Start of Data section
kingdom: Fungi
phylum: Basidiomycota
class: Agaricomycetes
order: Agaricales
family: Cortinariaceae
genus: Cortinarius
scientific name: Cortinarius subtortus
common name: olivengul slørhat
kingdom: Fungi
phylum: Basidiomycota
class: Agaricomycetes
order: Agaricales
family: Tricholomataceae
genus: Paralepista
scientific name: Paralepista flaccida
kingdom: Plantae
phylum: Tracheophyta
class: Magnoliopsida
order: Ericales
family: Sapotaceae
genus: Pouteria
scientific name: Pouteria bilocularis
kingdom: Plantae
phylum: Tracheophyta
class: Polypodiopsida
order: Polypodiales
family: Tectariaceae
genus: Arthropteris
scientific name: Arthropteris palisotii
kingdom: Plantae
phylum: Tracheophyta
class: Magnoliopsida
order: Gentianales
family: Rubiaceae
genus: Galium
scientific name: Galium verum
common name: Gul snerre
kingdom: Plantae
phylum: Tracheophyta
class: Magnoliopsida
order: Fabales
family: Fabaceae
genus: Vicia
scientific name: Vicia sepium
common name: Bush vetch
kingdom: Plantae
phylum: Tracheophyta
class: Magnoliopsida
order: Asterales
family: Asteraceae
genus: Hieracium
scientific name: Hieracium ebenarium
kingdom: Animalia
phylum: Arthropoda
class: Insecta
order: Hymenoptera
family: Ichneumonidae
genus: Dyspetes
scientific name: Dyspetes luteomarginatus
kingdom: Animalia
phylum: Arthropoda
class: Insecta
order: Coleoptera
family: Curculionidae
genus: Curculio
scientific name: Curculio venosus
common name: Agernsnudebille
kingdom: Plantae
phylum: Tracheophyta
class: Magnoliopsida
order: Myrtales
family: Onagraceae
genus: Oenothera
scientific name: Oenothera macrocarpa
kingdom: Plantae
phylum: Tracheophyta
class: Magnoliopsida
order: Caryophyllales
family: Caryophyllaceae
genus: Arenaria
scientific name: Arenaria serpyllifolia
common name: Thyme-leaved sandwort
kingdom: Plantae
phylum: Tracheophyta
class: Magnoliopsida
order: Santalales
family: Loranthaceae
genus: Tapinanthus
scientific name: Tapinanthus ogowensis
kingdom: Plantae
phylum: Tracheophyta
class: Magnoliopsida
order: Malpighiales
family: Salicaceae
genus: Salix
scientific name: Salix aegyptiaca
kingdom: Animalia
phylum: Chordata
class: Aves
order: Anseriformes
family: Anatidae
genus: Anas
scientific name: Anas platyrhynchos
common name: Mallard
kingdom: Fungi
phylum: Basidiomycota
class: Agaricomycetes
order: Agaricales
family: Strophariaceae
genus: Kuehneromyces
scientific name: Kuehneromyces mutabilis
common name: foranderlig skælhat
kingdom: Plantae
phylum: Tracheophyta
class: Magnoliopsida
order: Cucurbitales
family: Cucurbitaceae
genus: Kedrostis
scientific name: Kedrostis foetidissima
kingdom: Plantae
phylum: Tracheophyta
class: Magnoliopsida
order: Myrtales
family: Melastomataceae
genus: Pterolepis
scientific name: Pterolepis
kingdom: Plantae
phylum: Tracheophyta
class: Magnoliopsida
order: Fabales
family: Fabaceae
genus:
End of Data section
### Set task
Reproduce every line of the items above word for word, in the same order.

### Response to this exercise
kingdom: Fungi
phylum: Basidiomycota
class: Agaricomycetes
order: Agaricales
family: Cortinariaceae
genus: Cortinarius
scientific name: Cortinarius subtortus
common name: olivengul slørhat
kingdom: Fungi
phylum: Basidiomycota
class: Agaricomycetes
order: Agaricales
family: Tricholomataceae
genus: Paralepista
scientific name: Paralepista flaccida
kingdom: Plantae
phylum: Tracheophyta
class: Magnoliopsida
order: Ericales
family: Sapotaceae
genus: Pouteria
scientific name: Pouteria bilocularis
kingdom: Plantae
phylum: Tracheophyta
class: Polypodiopsida
order: Polypodiales
family: Tectariaceae
genus: Arthropteris
scientific name: Arthropteris palisotii
kingdom: Plantae
phylum: Tracheophyta
class: Magnoliopsida
order: Gentianales
family: Rubiaceae
genus: Galium
scientific name: Galium verum
common name: Gul snerre
kingdom: Plantae
phylum: Tracheophyta
class: Magnoliopsida
order: Fabales
family: Fabaceae
genus: Vicia
scientific name: Vicia sepium
common name: Bush vetch
kingdom: Plantae
phylum: Tracheophyta
class: Magnoliopsida
order: Asterales
family: Asteraceae
genus: Hieracium
scientific name: Hieracium ebenarium
kingdom: Animalia
phylum: Arthropoda
class: Insecta
order: Hymenoptera
family: Ichneumonidae
genus: Dyspetes
scientific name: Dyspetes luteomarginatus
kingdom: Animalia
phylum: Arthropoda
class: Insecta
order: Coleoptera
family: Curculionidae
genus: Curculio
scientific name: Curculio venosus
common name: Agernsnudebille
kingdom: Plantae
phylum: Tracheophyta
class: Magnoliopsida
order: Myrtales
family: Onagraceae
genus: Oenothera
scientific name: Oenothera macrocarpa
kingdom: Plantae
phylum: Tracheophyta
class: Magnoliopsida
order: Caryophyllales
family: Caryophyllaceae
genus: Arenaria
scientific name: Arenaria serpyllifolia
common name: Thyme-leaved sandwort
kingdom: Plantae
phylum: Tracheophyta
class: Magnoliopsida
order: Santalales
family: Loranthaceae
genus: Tapinanthus
scientific name: Tapinanthus ogowensis
kingdom: Plantae
phylum: Tracheophyta
class: Magnoliopsida
order: Malpighiales
family: Salicaceae
genus: Salix
scientific name: Salix aegyptiaca
kingdom: Animalia
phylum: Chordata
class: Aves
order: Anseriformes
family: Anatidae
genus: Anas
scientific name: Anas platyrhynchos
common name: Mallard
kingdom: Fungi
phylum: Basidiomycota
class: Agaricomycetes
order: Agaricales
family: Strophariaceae
genus: Kuehneromyces
scientific name: Kuehneromyces mutabilis
common name: foranderlig skælhat
kingdom: Plantae
phylum: Tracheophyta
class: Magnoliopsida
order: Cucurbitales
family: Cucurbitaceae
genus: Kedrostis
scientific name: Kedrostis foetidissima
kingdom: Plantae
phylum: Tracheophyta
class: Magnoliopsida
order: Myrtales
family: Melastomataceae
genus: Pterolepis
scientific name: Pterolepis
kingdom: Plantae
phylum: Tracheophyta
class: Magnoliopsida
order: Fabales
family: Fabaceae
genus:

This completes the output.